Jusqu’à récemment, ils pouvaient se dire que même s’il n’y avait pas d’armes de destruction massive en Irak, et donc pas de menace imminente pour les Etats-Unis, on s’était tout au moins débarrassé du terrible dictateur Saddam Hussein. Mais aux yeux de millions d’Américains, le scandale du traitement des prisonniers d’Abu Ghraib a achevé de réduire en poussière les prétendues justifications de la guerre. Le conflit en Irak va durer longtemps. Il aura des conséquences graves à terme. Les guerres — et leur impact sur la conscience des travailleurs — ont souvent été à l’origine de crises révolutionnaires. La guerre en Irak ne fera pas exception.

La Riposte : Il est possible que Kerry gagne les prochaines élections. Quelle est sa position sur la guerre en Irak ?

John Peterson : C’est vrai que Kerry pourrait très bien gagner les élections. En réalité, il devrait être normalement impossible pour Bush de les gagner. Mais le fait est que rien n’est encore sûr, à ce stade, parce que sur toutes les questions importantes, le programme de Kerry est sensiblement le même que celui des Républicains. En l’absence d’une véritable alternative, beaucoup de gens vont soit s’abstenir, soit opteront pour le président sortant. Ceci dit, le mécontentement vis-à-vis de Bush et de sa politique est tel que le taux de participation pourrait être plus élevé que d’habitude, ce qui avantagerait Kerry.
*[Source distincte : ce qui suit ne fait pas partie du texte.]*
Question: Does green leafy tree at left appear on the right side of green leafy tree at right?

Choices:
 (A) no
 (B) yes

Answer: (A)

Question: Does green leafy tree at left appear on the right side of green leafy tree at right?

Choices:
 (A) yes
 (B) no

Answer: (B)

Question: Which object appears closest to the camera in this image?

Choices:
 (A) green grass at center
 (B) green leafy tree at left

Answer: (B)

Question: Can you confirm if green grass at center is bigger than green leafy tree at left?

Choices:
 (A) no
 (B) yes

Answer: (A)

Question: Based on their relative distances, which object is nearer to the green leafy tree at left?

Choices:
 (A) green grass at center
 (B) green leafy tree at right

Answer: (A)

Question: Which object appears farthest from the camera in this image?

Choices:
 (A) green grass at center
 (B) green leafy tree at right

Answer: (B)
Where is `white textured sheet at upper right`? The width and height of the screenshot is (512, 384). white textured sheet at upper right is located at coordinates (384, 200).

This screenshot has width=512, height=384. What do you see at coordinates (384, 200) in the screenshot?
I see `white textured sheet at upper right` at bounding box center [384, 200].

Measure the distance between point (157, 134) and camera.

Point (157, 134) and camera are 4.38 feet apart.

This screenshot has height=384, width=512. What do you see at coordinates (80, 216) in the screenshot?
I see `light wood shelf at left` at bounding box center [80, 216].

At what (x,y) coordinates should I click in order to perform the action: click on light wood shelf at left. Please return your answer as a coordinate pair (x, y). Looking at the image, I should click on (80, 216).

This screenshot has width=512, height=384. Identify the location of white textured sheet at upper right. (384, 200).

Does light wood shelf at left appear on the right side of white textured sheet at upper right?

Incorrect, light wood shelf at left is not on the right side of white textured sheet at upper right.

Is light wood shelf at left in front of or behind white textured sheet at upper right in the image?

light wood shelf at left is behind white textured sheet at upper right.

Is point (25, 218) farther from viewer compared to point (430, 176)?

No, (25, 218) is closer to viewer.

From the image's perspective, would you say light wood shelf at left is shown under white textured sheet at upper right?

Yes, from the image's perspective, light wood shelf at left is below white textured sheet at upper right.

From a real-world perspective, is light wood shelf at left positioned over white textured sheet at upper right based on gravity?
Quel que soit le vainqueur, on aura un gouvernement des riches. Le parti démocrate et le parti républicain sont tous deux des partis du grand patronat, et, en tant que tels, ils défendent tous deux les intérêts de la classe capitaliste américaine. Ils peuvent sembler différents dans le domaine du style politique, mais il ne faut pas s’y tromper : ils ont fondamentalement le même programme sur toutes les questions essentielles. Kerry a voté pour la guerre en Irak et propose maintenant de la continuer — mais plus « efficacement ». Il veut envoyer 40 000 soldats supplémentaires, maintenir le niveau astronomique des dépenses militaires et poursuivre la « guerre contre le terrorisme », qui est en fait une guerre contre les travailleurs et la jeunesse aux Etats-Unis et dans le monde.